Highest average framework scores by sector came from utilities and electricity providers, while the lowest came from food and beverage, and tobacco.
Companies in sectors such as transportation, agriculture, banks and real estate had the lowest-rated frameworks, with the lowest score of 33 attracting a rating of 4. Factors contributing to low framework scores include scant project selection criteria, a lack of information on the delineation and management of projects, and the inclusion of large amounts of working capital or operating expenditures.
Going beyond the explanation of environmentally harmful companies issuing best-in-class labelled green bonds, it also speaks to a company’s transition strategy.
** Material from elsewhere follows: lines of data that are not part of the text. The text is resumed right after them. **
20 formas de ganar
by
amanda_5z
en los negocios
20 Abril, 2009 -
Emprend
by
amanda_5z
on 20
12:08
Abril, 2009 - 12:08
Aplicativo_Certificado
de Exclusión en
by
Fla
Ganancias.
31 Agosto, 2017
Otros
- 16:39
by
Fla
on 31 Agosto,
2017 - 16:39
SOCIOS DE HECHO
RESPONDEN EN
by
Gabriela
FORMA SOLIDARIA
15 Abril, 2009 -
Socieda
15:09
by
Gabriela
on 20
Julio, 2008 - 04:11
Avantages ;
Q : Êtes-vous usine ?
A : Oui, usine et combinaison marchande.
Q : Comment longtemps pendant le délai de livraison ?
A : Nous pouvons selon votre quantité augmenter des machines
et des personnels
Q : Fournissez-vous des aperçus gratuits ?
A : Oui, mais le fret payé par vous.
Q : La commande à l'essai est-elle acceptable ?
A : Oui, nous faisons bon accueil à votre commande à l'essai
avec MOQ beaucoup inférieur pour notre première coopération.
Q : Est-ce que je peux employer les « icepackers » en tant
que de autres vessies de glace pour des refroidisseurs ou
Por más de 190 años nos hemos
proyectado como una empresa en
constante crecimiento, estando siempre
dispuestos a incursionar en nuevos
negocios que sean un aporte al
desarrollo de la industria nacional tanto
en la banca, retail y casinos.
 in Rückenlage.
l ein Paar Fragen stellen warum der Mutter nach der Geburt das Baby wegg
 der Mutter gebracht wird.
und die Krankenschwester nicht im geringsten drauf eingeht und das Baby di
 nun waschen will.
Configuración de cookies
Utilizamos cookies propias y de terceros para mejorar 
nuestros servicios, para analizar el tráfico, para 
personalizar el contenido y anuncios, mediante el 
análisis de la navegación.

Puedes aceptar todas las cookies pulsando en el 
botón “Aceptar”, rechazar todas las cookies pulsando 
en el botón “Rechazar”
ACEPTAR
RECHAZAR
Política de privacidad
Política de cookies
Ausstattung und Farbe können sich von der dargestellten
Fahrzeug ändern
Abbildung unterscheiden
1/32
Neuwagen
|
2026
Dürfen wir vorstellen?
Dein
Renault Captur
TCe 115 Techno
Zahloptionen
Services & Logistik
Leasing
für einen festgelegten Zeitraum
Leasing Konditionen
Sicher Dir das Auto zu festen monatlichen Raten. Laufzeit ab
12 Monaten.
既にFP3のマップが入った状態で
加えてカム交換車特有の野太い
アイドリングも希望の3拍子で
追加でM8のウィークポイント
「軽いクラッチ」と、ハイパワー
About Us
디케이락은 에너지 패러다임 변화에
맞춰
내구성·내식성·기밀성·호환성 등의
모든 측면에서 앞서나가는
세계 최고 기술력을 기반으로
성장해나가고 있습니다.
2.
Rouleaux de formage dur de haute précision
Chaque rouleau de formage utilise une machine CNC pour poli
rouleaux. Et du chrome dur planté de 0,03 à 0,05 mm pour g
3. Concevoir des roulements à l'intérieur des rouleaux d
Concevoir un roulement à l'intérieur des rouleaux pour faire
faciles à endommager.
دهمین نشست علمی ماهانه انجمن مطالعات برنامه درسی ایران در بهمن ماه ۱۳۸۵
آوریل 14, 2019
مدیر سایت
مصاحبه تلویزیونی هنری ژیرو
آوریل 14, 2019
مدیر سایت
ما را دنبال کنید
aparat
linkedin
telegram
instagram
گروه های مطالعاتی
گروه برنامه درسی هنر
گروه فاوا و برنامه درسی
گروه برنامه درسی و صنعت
A high-quality green or socially positive project is a key part of an overall improvement in the entity’s sustainability profile.
Green bond frameworks provide the best transparency
Use of proceeds instruments like green bonds had the highest average framework score of 76, owing to the criteria of financing environmentally positive activities and projects. They also made up the largest group among the 470 frameworks rated, reflecting their relative size of issuance within the GSSS space. Sustainability bonds were next, with an average score of 71 reflecting a mix of activities between green and social objectives.
By sector, the largest sector among the green bonds rated (35%) was power and electricity distribution, with the vast majority financing renewable or low-carbon energy generation. This was followed by banks (23%), where proceeds typically went to green lending and financing activity.
As of the current writing there doesn’t seem to be an appreciable difference between the cost of debt at a corporate level, and for GSSS instruments, even those that are perfectly aligned to international best labelling practices. However, were this to happen, it could raise concerns about entities with lesser ESG ratings being able to issue higher rated instruments.
Sustainable Fitch was launched by the Fitch Group in 2021, as a new sustainability-focused analytics ecosystem, with the introduction of new ESG ratings products targeting GSSS investment products.